Inflows Continue to Shrink as Weekly Reporters Gain $613.6 Million

The stream of cash running into municipal bond mutual funds continued to taper slightly last week.

During the week ended Sept. 22, investors entrusted $613.6 million to municipal mutual funds that report their figures weekly, according to Lipper FMI.

This was the lightest weekly inflow since the first month of August and represents a modest dip in cash flows to the industry.

All municipal funds, including those that report their figures monthly, have reported an average of $990.3 million a week the past four weeks, still very high by historical standards.

“The numbers have been declining slightly over the last couple of weeks in terms of cash flow into the muni market, but still, it’s a positive cash flow,” said James Colby, senior municipal strategist at Van Eck Global. “We see a continued exodus from money market funds and equity funds. You know the money’s going somewhere. It’s generally going into fixed income, and in great part into munis.”

In 2009, investors withdrew $92.4 billion from tax-free money market funds and stuffed $69 billion into tax-free mutual funds, according to the Investment Company Institute.

So far this year, they have withdrawn $65.3 billion from tax-free money funds and deposited about $30.6 billion into municipal funds.

Money market funds at the end of 2008 owned 18.5% of outstanding municipal debt, compared with 12.3% now. Mutual funds owned 14.5%, compared with 18.1% now.

After a moderate sell-off to begin the month, municipals bounced back last week. The yield on the benchmark 10-year triple-A rated municipal slipped six basis points during the week measured in the latest Lipper report, based on the Municipal Market Advisors scale.
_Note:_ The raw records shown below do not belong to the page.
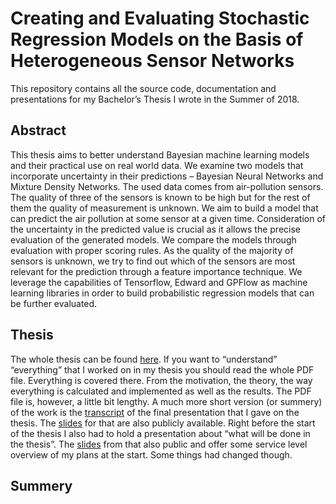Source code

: # Creating and Evaluating Stochastic Regression Models on the Basis of Heterogeneous Sensor Networks

This repository contains all the source code, documentation and presentations for my Bachelor&rsquo;s Thesis I wrote in the Summer of 2018.


## Abstract

This thesis aims to better understand Bayesian machine learning models and their practical use on real world data. We examine two models that incorporate uncertainty in their predictions – Bayesian Neural Networks and Mixture Density Networks. The used data comes from air-pollution sensors. The quality of three of the sensors is known to be high but for the rest of them the quality of measurement is unknown. We aim to build a model that can predict the air pollution at some sensor at a given time. Consideration of the uncertainty in the predicted value is crucial as it allows the precise evaluation of the generated models. We compare the models through evaluation with proper scoring rules. As the quality of the majority of sensors is unknown, we try to find out which of the sensors are most relevant for the prediction through a feature importance technique. We leverage the capabilities of Tensorflow, Edward and GPFlow as machine learning libraries in order to build probabilistic regression models that can be further evaluated.


## Thesis

The whole thesis can be found [here](./Thesis/thesis.pdf). If you want to &ldquo;understand&rdquo; &ldquo;everything&rdquo; that I worked on in my thesis you should read the whole PDF file. Everything is covered there. From the motivation, the theory, the way everything is calculated and implemented as well as the results. The PDF file is, however, a little bit lengthy. A much more short version (or summery) of the work is the [transcript](./Final-Presentation/Sayings/final-pres-english.md) of the final presentation that I gave on the thesis. The [slides](./Final-Presentation/Final-Vortrag.pdf) for that are also publicly available. Right before the start of the thesis I also had to hold a presentation about &ldquo;what will be done in the thesis&rdquo;. The [slides](./BA-Vortrag/BA-Vortrag.pdf) from that also public and offer some service level overview of my plans at the start. Some things had changed though.


## Summery
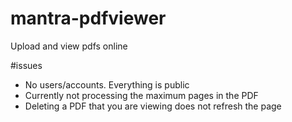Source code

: # mantra-pdfviewer
Upload and view pdfs online

#issues

- No users/accounts. Everything is public
- Currently not processing the maximum pages in the PDF
- Deleting a PDF that you are viewing does not refresh the page
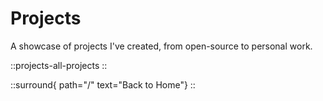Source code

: # Projects
A showcase of projects I've created, from open-source to personal work.

::projects-all-projects
::

::surround{ path="/" text="Back to Home"}
::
Municipal funds posted $800.3 million in market gains during the week. The average price for a municipal bond rose about 0.2% during the week, according to the S&P National AMT-Free Municipal Bond Index.

Municipal funds’ assets have grown 13.4% this year to $526.5 billion, fueled roughly evenly by market gains on holdings and new money from investors.

Funds have reported $30.6 billion in new money and $29.5 billion in market gains on bonds.

Despite the minor sell-off earlier this month, conditions remain just about perfect for bonds.

The Federal Reserve has repeatedly affirmed its commitment to interest rates kissing zero. According to Bloomberg LP, futures markets imply a 16.8% chance of a rate hike by mid-year 2011, compared with a 26.3% chance implied a month ago.

Trading in inflation-protected Treasuries implies an expected inflation rate of 1.3% over the next five years. The consumer price index in August rose less than 1% year-over-year.

These factors coupled with a volatile stock market have anchored Treasury rates at historically low levels, helping to bolster municipals.

Tax-exempt bonds are further benefiting from issuers’ opting to float debt in the taxable market. Nearly a third of municipal borrowing this year has been taxable, according to Bloomberg, creating a scarcity of tax-exempt debt.